* [Records to process]:
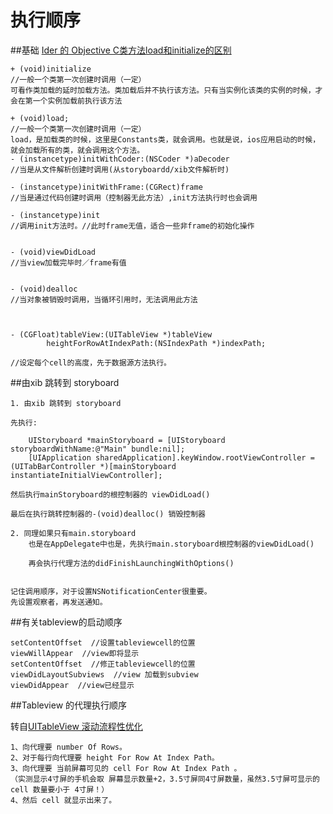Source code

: # 执行顺序

<!-- create time: 2014-10-29 21:59:02  -->

##基础
[Ider 的 Objective C类方法load和initialize的区别](http://www.cnblogs.com/ider/archive/2012/09/29/objective_c_load_vs_initialize.html)

    + (void)initialize
    //一般一个类第一次创建时调用（一定）
	可看作类加载的延时加载方法。类加载后并不执行该方法。只有当实例化该类的实例的时候，才会在第一个实例加载前执行该方法
	
	+ (void)load;
	//一般一个类第一次创建时调用（一定）
	load，是加载类的时候，这里是Constants类，就会调用。也就是说，ios应用启动的时候，就会加载所有的类，就会调用这个方法。
    - (instancetype)initWithCoder:(NSCoder *)aDecoder
    //当是从文件解析创建时调用(从storyboardd/xib文件解析时)

    - (instancetype)initWithFrame:(CGRect)frame
    //当是通过代码创建时调用（控制器无此方法）,init方法执行时也会调用

    - (instancetype)init
    //调用init方法时。//此时frame无值，适合一些非frame的初始化操作


    - (void)viewDidLoad
    //当view加载完毕时／frame有值


    - (void)dealloc
    //当对象被销毁时调用，当循环引用时，无法调用此方法



    - (CGFloat)tableView:(UITableView *)tableView
            heightForRowAtIndexPath:(NSIndexPath *)indexPath;

    //设定每个cell的高度，先于数据源方法执行。


##由xib 跳转到 storyboard

    1. 由xib 跳转到 storyboard
    
    先执行:

        UIStoryboard *mainStoryboard = [UIStoryboard storyboardWithName:@"Main" bundle:nil];
        [UIApplication sharedApplication].keyWindow.rootViewController = (UITabBarController *)[mainStoryboard instantiateInitialViewController];

    然后执行mainStoryboard的根控制器的 viewDidLoad()

    最后在执行跳转控制器的-(void)dealloc() 销毁控制器
    
    2. 同理如果只有main.storyboard
        也是在AppDelegate中也是，先执行main.storyboard根控制器的viewDidLoad()
        
        再会执行代理方法的didFinishLaunchingWithOptions()
        
        
    记住调用顺序，对于设置NSNotificationCenter很重要。
    先设置观察者，再发送通知。
    
    
    
##有关tableview的启动顺序

    setContentOffset  //设置tableviewcell的位置
    viewWillAppear  //view即将显示
    setContentOffset  //修正tableviewcell的位置
    viewDidLayoutSubviews  //view 加载到subview
    viewDidAppear  //view已经显示

##Tableview 的代理执行顺序

转自[UITableView 滚动流程性优化](http://www.cocoachina.com/industry/20140210/7792.html)

    1、向代理要 number Of Rows。
    2、对于每行向代理要 height For Row At Index Path。
    3、向代理要 当前屏幕可见的 cell For Row At Index Path 。
    （实测显示4寸屏的手机会取 屏幕显示数量+2，3.5寸屏同4寸屏数量，虽然3.5寸屏可显示的cell 数量要小于 4寸屏！）
    4、然后 cell 就显示出来了。
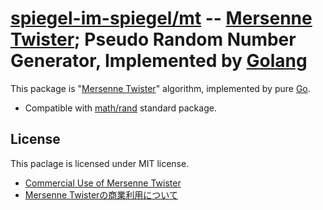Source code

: # [spiegel-im-spiegel/mt] -- [Mersenne Twister]; Pseudo Random Number Generator, Implemented by [Golang]

This package is "[Mersenne Twister]" algorithm, implemented by pure [Go].

- Compatible with [math/rand] standard package.

## License

This paclage is licensed under MIT license.

- [Commercial Use of Mersenne Twister](http://www.math.sci.hiroshima-u.ac.jp/~m-mat/MT/MT2002/elicense.html)
- [Mersenne Twisterの商業利用について](http://www.math.sci.hiroshima-u.ac.jp/~m-mat/MT/MT2002/license.html)

[spiegel-im-spiegel/mt]: https://github.com/spiegel-im-spiegel/mt "spiegel-im-spiegel/mt: Mersenne Twister; Pseudo Random Number Generator, Implemented by Golang"
[Go]: https://golang.org/ "The Go Programming Language"
[Golang]: https://golang.org/ "The Go Programming Language"
[math/rand]: https://golang.org/pkg/math/rand/ "rand - The Go Programming Language"
[Mersenne Twister]: http://www.math.sci.hiroshima-u.ac.jp/~m-mat/MT/emt.html "Mersenne Twister: A random number generator (since 1997/10)"
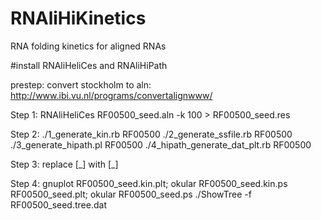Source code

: # RNAliHiKinetics
RNA folding kinetics for aligned RNAs

#install RNAliHeliCes and RNAliHiPath

prestep: convert stockholm to aln: http://www.ibi.vu.nl/programs/convertalignwww/

Step 1: RNAliHeliCes RF00500_seed.aln -k 100 > RF00500_seed.res

Step 2: ./1_generate_kin.rb    RF00500
        ./2_generate_ssfile.rb RF00500
        ./3_generate_hipath.pl RF00500
        ./4_hipath_generate_dat_plt.rb RF00500

Step 3: replace [_] with [\_]

Step 4: gnuplot RF00500_seed.kin.plt; okular RF00500_seed.kin.ps
                RF00500_seed.plt; okular RF00500_seed.ps
                ./ShowTree -f RF00500_seed.tree.dat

* [What you should do]:
Reproduce the source text of every row above character for character, leaving out the pictures.

* [Response to the exercise]:
Source code

: # 执行顺序

<!-- create time: 2014-10-29 21:59:02  -->

##基础
[Ider 的 Objective C类方法load和initialize的区别](http://www.cnblogs.com/ider/archive/2012/09/29/objective_c_load_vs_initialize.html)

    + (void)initialize
    //一般一个类第一次创建时调用（一定）
	可看作类加载的延时加载方法。类加载后并不执行该方法。只有当实例化该类的实例的时候，才会在第一个实例加载前执行该方法
	
	+ (void)load;
	//一般一个类第一次创建时调用（一定）
	load，是加载类的时候，这里是Constants类，就会调用。也就是说，ios应用启动的时候，就会加载所有的类，就会调用这个方法。
    - (instancetype)initWithCoder:(NSCoder *)aDecoder
    //当是从文件解析创建时调用(从storyboardd/xib文件解析时)

    - (instancetype)initWithFrame:(CGRect)frame
    //当是通过代码创建时调用（控制器无此方法）,init方法执行时也会调用

    - (instancetype)init
    //调用init方法时。//此时frame无值，适合一些非frame的初始化操作


    - (void)viewDidLoad
    //当view加载完毕时／frame有值


    - (void)dealloc
    //当对象被销毁时调用，当循环引用时，无法调用此方法



    - (CGFloat)tableView:(UITableView *)tableView
            heightForRowAtIndexPath:(NSIndexPath *)indexPath;

    //设定每个cell的高度，先于数据源方法执行。


##由xib 跳转到 storyboard

    1. 由xib 跳转到 storyboard
    
    先执行:

        UIStoryboard *mainStoryboard = [UIStoryboard storyboardWithName:@"Main" bundle:nil];
        [UIApplication sharedApplication].keyWindow.rootViewController = (UITabBarController *)[mainStoryboard instantiateInitialViewController];

    然后执行mainStoryboard的根控制器的 viewDidLoad()

    最后在执行跳转控制器的-(void)dealloc() 销毁控制器
    
    2. 同理如果只有main.storyboard
        也是在AppDelegate中也是，先执行main.storyboard根控制器的viewDidLoad()
        
        再会执行代理方法的didFinishLaunchingWithOptions()
        
        
    记住调用顺序，对于设置NSNotificationCenter很重要。
    先设置观察者，再发送通知。
    
    
    
##有关tableview的启动顺序

    setContentOffset  //设置tableviewcell的位置
    viewWillAppear  //view即将显示
    setContentOffset  //修正tableviewcell的位置
    viewDidLayoutSubviews  //view 加载到subview
    viewDidAppear  //view已经显示

##Tableview 的代理执行顺序

转自[UITableView 滚动流程性优化](http://www.cocoachina.com/industry/20140210/7792.html)

    1、向代理要 number Of Rows。
    2、对于每行向代理要 height For Row At Index Path。
    3、向代理要 当前屏幕可见的 cell For Row At Index Path 。
    （实测显示4寸屏的手机会取 屏幕显示数量+2，3.5寸屏同4寸屏数量，虽然3.5寸屏可显示的cell 数量要小于 4寸屏！）
    4、然后 cell 就显示出来了。
Source code

: # [spiegel-im-spiegel/mt] -- [Mersenne Twister]; Pseudo Random Number Generator, Implemented by [Golang]

This package is "[Mersenne Twister]" algorithm, implemented by pure [Go].

- Compatible with [math/rand] standard package.

## License

This paclage is licensed under MIT license.

- [Commercial Use of Mersenne Twister](http://www.math.sci.hiroshima-u.ac.jp/~m-mat/MT/MT2002/elicense.html)
- [Mersenne Twisterの商業利用について](http://www.math.sci.hiroshima-u.ac.jp/~m-mat/MT/MT2002/license.html)

[spiegel-im-spiegel/mt]: https://github.com/spiegel-im-spiegel/mt "spiegel-im-spiegel/mt: Mersenne Twister; Pseudo Random Number Generator, Implemented by Golang"
[Go]: https://golang.org/ "The Go Programming Language"
[Golang]: https://golang.org/ "The Go Programming Language"
[math/rand]: https://golang.org/pkg/math/rand/ "rand - The Go Programming Language"
[Mersenne Twister]: http://www.math.sci.hiroshima-u.ac.jp/~m-mat/MT/emt.html "Mersenne Twister: A random number generator (since 1997/10)"
Source code

: # RNAliHiKinetics
RNA folding kinetics for aligned RNAs

#install RNAliHeliCes and RNAliHiPath

prestep: convert stockholm to aln: http://www.ibi.vu.nl/programs/convertalignwww/

Step 1: RNAliHeliCes RF00500_seed.aln -k 100 > RF00500_seed.res

Step 2: ./1_generate_kin.rb    RF00500
        ./2_generate_ssfile.rb RF00500
        ./3_generate_hipath.pl RF00500
        ./4_hipath_generate_dat_plt.rb RF00500

Step 3: replace [_] with [\_]

Step 4: gnuplot RF00500_seed.kin.plt; okular RF00500_seed.kin.ps
                RF00500_seed.plt; okular RF00500_seed.ps
                ./ShowTree -f RF00500_seed.tree.dat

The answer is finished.